Hundreds of builders are calling on the construction minister to reduce long delays for building consents, saying the bottleneck hurts productivity and threatens to destabilise companies.
A letter on behalf of 670 builders has been penned to several MPs calling for urgent intervention in the process of councils processing building consents.
The Combined Building Suppliers Cooperative (CBS) has written to the ministers of construction, housing and local government - Poto Williams, Megan Woods and Nanaia Mahuta.
CBS chair Carl Taylor said in Christchurch consents were taking about 57 days, rather than the standard 20.
He said the delays were causing major impacts to residential construction productivity.
Read the letter to the ministers here
"A lot of these small businesses are in the position now where they're either having to lay their staff off, mainly because of the down tools because they can't start projects. Or they're having to lend their guys out to other building companies, purely just to keep them on.
"And the risk is if they are lending them out to other building companies, there's a risk that they may not get them back."
He said the group wanted MBIE to intervene.
"Back in 2013 the Christchurch City Council lost the accreditation to issue building consents for very similar circumstances... so we're asking MBIE to relook at that again, so that our members and the rest of the construction sector can actually continue to work with the huge amounts of work that we've got in front of us."

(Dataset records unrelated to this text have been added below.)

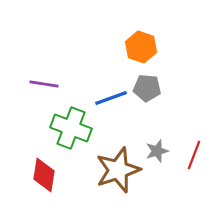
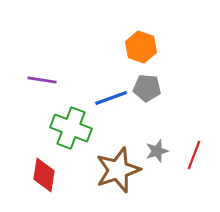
purple line: moved 2 px left, 4 px up
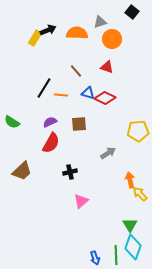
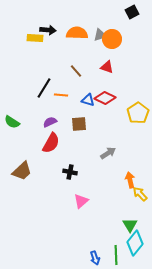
black square: rotated 24 degrees clockwise
gray triangle: moved 13 px down
black arrow: rotated 28 degrees clockwise
yellow rectangle: rotated 63 degrees clockwise
blue triangle: moved 7 px down
yellow pentagon: moved 18 px up; rotated 30 degrees counterclockwise
black cross: rotated 24 degrees clockwise
cyan diamond: moved 2 px right, 4 px up; rotated 20 degrees clockwise
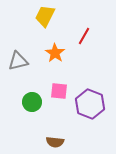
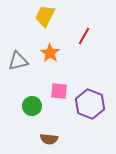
orange star: moved 5 px left
green circle: moved 4 px down
brown semicircle: moved 6 px left, 3 px up
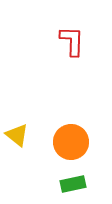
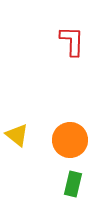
orange circle: moved 1 px left, 2 px up
green rectangle: rotated 65 degrees counterclockwise
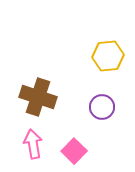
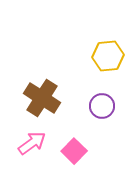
brown cross: moved 4 px right, 1 px down; rotated 15 degrees clockwise
purple circle: moved 1 px up
pink arrow: moved 1 px left, 1 px up; rotated 64 degrees clockwise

He said one member had lost close to $90,000 on holding costs on a project he could not start due to consent delays.
"He's sitting at 57 days at the moment on a simple build, that should have been issued in 20 days... whether he can carry that loss or not, who knows."
Taylor said there needed to be a triage system, instead of the council taking applications for consents in order.
"We are aware that some large builders are applying for consents with no intention to start building within 18 months. This is causing a major back log."
"Perhaps that you shouldn't be able to apply for a residential building consent for your very average home for at least two months prior to starting, that would probably stop the bottleneck."
He said the lack of building supplies were also causing builders to go back to the council more than they would like to.
"As builders... what we're having to do is change the product to something else, and because the job's already consented, we're having to apply for an amendment to the building consent, and of course that's causing the bottleneck as well."
He hoped the letter would trigger action, saying short-term solutions were vital, but a full review of the building consent process was required in an effort to speed up the system.